→ **YOUR GOAL**
Your answer is a copy of every line in the records where "this" appears.
------------------------------
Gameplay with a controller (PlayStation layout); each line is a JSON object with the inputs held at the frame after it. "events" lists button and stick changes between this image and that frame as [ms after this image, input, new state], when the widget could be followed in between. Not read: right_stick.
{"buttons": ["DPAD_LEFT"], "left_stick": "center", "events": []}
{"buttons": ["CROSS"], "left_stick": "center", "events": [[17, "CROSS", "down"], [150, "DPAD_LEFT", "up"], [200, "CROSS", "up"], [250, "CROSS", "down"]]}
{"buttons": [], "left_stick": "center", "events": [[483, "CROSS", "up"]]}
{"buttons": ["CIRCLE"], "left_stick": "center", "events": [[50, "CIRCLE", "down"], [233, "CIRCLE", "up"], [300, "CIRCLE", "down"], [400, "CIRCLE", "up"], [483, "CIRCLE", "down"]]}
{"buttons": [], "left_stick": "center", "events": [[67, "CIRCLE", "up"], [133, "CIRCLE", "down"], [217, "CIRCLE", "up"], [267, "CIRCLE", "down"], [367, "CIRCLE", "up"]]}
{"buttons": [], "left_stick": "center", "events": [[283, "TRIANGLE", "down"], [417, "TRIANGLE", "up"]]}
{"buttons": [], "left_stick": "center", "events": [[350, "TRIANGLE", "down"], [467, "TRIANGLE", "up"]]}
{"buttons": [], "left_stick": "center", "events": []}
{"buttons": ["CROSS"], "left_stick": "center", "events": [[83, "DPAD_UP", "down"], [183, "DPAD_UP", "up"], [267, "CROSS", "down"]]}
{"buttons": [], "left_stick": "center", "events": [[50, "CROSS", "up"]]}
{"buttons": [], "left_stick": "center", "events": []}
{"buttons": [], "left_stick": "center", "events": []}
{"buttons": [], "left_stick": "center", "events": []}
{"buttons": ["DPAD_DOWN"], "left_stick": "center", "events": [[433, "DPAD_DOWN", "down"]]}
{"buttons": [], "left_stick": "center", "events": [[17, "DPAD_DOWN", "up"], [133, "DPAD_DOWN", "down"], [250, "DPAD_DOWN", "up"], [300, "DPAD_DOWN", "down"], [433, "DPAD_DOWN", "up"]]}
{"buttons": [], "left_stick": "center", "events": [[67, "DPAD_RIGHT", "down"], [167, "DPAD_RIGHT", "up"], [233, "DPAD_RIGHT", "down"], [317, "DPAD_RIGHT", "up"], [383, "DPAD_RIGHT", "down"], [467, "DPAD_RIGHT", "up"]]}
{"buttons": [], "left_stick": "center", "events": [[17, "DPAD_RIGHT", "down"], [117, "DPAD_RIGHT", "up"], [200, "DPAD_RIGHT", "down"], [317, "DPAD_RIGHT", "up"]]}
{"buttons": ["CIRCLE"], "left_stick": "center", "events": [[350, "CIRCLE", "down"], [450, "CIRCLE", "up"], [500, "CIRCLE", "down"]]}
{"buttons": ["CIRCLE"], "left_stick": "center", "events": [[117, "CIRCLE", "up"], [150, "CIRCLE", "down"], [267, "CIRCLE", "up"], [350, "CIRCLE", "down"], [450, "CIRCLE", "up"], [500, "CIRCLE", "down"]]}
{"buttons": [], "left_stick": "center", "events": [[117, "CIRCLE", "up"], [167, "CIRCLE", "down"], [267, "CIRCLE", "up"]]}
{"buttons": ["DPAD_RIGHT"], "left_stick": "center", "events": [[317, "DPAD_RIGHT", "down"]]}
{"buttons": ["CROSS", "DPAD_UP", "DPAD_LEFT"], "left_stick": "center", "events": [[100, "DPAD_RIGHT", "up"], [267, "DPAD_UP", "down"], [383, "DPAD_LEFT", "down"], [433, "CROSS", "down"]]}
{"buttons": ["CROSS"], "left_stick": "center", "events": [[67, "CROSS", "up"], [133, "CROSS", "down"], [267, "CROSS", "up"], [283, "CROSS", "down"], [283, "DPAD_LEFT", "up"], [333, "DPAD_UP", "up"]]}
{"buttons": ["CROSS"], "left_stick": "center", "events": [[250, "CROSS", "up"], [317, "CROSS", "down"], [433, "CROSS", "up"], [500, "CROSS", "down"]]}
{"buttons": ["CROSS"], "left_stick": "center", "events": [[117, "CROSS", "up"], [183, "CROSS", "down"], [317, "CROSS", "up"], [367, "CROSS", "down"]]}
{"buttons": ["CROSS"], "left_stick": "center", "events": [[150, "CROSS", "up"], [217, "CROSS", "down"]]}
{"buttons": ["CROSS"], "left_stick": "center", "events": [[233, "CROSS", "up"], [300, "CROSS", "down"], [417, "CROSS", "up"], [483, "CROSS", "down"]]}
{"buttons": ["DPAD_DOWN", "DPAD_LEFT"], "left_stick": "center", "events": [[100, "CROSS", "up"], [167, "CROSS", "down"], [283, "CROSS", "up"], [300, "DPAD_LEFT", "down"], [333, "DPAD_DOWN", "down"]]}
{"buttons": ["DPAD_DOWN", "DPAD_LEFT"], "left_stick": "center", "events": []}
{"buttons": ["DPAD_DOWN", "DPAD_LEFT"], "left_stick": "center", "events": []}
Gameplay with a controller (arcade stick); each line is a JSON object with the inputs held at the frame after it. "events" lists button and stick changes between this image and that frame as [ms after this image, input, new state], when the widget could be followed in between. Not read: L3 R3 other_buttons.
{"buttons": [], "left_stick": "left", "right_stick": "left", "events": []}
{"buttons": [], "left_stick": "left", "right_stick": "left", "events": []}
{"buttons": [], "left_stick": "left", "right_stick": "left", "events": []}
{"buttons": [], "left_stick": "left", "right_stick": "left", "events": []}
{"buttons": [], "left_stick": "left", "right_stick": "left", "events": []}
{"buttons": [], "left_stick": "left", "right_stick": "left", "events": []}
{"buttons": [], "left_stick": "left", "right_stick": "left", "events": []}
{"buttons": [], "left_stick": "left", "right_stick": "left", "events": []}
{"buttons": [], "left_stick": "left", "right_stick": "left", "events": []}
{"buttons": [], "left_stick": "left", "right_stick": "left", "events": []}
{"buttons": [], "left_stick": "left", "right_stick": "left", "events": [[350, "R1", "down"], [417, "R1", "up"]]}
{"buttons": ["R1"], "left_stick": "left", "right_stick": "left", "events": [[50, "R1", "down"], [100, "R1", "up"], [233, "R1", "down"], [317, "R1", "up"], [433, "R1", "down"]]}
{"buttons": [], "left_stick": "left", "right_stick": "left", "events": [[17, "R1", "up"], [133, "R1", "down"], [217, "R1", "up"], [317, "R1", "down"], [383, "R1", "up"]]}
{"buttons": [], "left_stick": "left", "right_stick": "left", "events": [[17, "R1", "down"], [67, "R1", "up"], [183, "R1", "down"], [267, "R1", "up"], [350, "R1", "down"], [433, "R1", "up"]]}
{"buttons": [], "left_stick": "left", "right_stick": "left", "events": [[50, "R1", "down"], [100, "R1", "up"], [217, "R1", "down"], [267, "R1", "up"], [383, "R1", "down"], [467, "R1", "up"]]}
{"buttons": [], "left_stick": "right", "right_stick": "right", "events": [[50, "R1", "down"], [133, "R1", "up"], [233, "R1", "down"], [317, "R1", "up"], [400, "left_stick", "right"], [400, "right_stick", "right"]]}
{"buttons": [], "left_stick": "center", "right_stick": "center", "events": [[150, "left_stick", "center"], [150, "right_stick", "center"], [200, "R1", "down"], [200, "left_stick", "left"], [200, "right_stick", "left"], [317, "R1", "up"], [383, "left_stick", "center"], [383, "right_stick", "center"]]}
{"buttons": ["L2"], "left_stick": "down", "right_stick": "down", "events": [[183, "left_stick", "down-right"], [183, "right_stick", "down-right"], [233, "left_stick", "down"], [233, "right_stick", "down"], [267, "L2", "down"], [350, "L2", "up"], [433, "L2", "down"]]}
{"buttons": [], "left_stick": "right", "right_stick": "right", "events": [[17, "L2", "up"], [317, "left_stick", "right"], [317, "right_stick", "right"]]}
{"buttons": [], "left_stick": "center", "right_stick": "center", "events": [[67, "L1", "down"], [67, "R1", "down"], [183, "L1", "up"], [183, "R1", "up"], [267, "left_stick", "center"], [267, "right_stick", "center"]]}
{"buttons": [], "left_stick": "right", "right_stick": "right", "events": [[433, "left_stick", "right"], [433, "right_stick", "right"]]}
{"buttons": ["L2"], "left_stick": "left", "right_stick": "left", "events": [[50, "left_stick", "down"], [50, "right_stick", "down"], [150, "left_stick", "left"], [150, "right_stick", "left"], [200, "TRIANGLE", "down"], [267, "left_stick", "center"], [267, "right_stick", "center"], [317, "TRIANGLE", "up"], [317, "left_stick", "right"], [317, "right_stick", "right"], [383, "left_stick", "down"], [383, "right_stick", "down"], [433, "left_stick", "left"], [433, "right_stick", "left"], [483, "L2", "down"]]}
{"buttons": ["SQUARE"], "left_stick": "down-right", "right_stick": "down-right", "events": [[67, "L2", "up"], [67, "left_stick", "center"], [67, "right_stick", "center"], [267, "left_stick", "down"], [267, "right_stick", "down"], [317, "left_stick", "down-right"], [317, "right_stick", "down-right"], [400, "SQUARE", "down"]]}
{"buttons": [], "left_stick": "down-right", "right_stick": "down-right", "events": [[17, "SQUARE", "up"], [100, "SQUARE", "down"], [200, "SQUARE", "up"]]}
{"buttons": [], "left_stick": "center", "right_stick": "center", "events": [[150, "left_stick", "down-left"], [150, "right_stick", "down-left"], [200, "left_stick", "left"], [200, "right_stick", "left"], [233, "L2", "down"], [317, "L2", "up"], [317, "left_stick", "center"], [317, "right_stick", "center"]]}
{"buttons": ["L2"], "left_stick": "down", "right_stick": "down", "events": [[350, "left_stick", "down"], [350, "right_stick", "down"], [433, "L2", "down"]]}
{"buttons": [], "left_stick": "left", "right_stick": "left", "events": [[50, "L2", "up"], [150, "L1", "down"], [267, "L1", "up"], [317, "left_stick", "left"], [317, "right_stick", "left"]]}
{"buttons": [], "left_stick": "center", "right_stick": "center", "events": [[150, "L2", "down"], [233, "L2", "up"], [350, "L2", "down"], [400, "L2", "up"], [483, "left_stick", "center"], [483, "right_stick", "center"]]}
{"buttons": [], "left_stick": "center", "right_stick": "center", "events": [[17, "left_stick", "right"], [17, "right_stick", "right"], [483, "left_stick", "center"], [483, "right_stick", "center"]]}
------------------------------
→ **EXERCISE RESULT**
Gameplay with a controller (PlayStation layout); each line is a JSON object with the inputs held at the frame after it. "events" lists button and stick changes between this image and that frame as [ms after this image, input, new state], when the widget could be followed in between. Not read: right_stick.
Gameplay with a controller (arcade stick); each line is a JSON object with the inputs held at the frame after it. "events" lists button and stick changes between this image and that frame as [ms after this image, input, new state], when the widget could be followed in between. Not read: L3 R3 other_buttons.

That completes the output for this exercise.